東方彧卿笑笑,摸摸花千骨的頭,突然聽到外面有腳步聲傳來,将花千骨放下地去,回頭見來的是雲隐。
“腳步慌慌張張的,出了什麽事了麽?”
“妖魔不知怎的抓了幽若去,殺阡陌率兵正在長留山,用幽若要挾白子畫把千骨從蠻荒召回來。整個仙界都驚動了,去了好些天兵天将,兩邊眼看就要打起來。”

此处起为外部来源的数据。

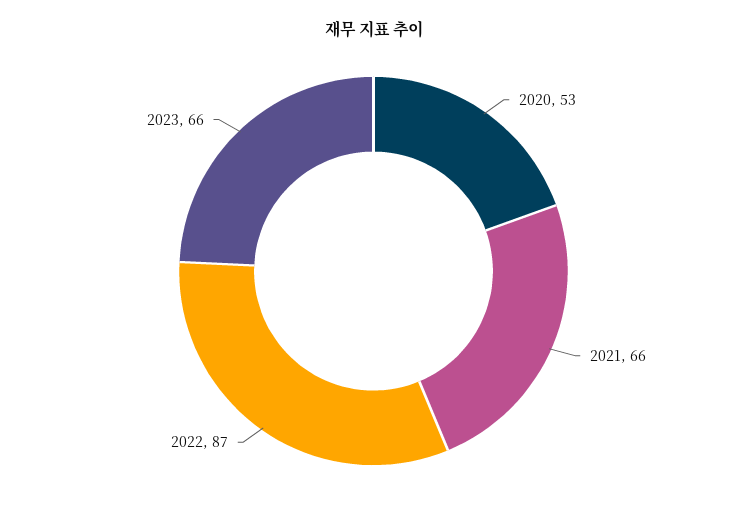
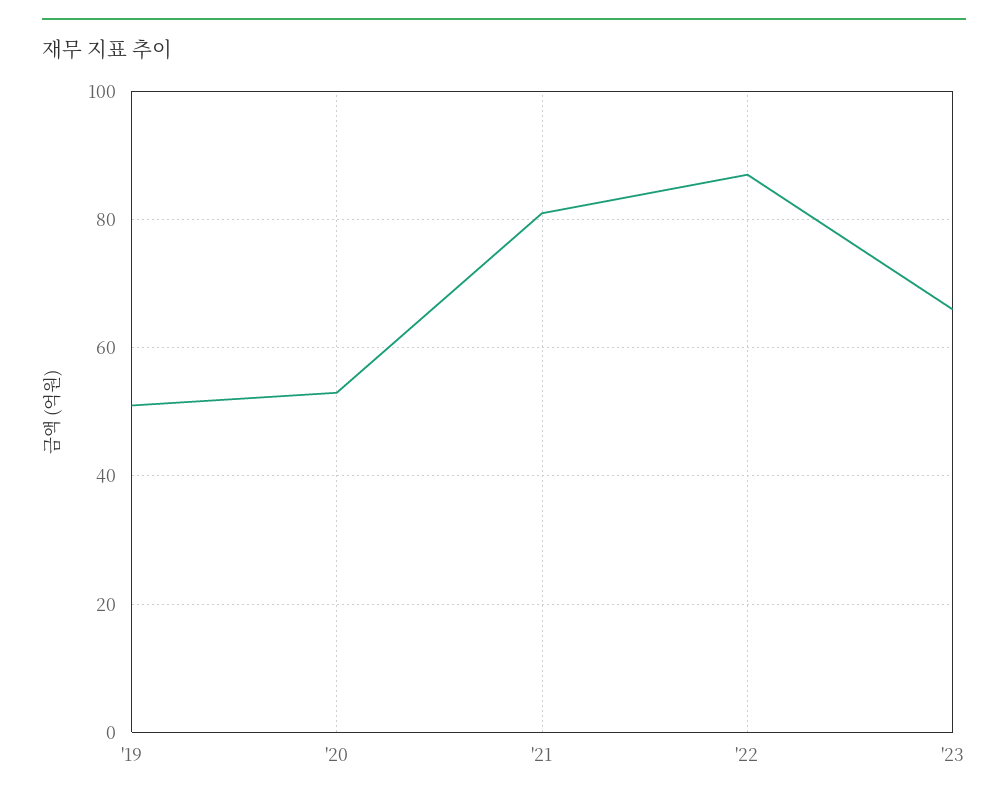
  {
    "2020": 53,
-   "2021": 66,
+   "2021": 80,
    "2022": 87,
-   "2023": 66
+   "2023": 66,
+   "'19": 50
  }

“什麽?”花千骨大驚失色,幽若剛剛明明還好好的啊,怎麽會一轉眼被殺姐姐給抓了去,莫非是剛剛在廚房……
糟了!
“骨頭你去哪?”東方彧卿連忙拉住她的手。
“我去找殺姐姐,救幽若回來,是我害她被抓走的。”
“你先别急,幽若身份不同,又剛拜你爲師,殺阡陌不會輕易把她怎麽樣的。但是要是看你就這樣去,那就真不知道要怎麽樣了。你先坐下來,我幫你好好易容成以前的樣子。”
“沒事,我随便做張面皮貼上就行。”
“殺阡陌心思馬虎看不穿,但單春秋和雲翳就說不定了,萬事小心爲妙。”
“都是我,害了師父害了長留不說,這次又害了幽若。”
“傻瓜,這不能全怪你。你以爲長留的實力就真的如此不濟,被殺阡陌步步緊逼到如此地步麽?”
花千骨一愣:“什麽意思?”
“仙界和長留,根本就是在借你牽制殺阡陌,否則妖魔二界肯定會爲了争奪南無月挑起大戰。還有不到一個月,待妖神一滅,仙界沒有後顧之憂,到時定當反撲。不過兩方對峙多時,忍耐都已到極緻,我就怕等不到下個月,幽若很有可能成爲導火索。”
“那現在該怎麽辦?”花千骨急道。
“放心,你隻要說服你殺姐姐一個人就是了。”東方彧卿依舊是運籌帷幄的笑容。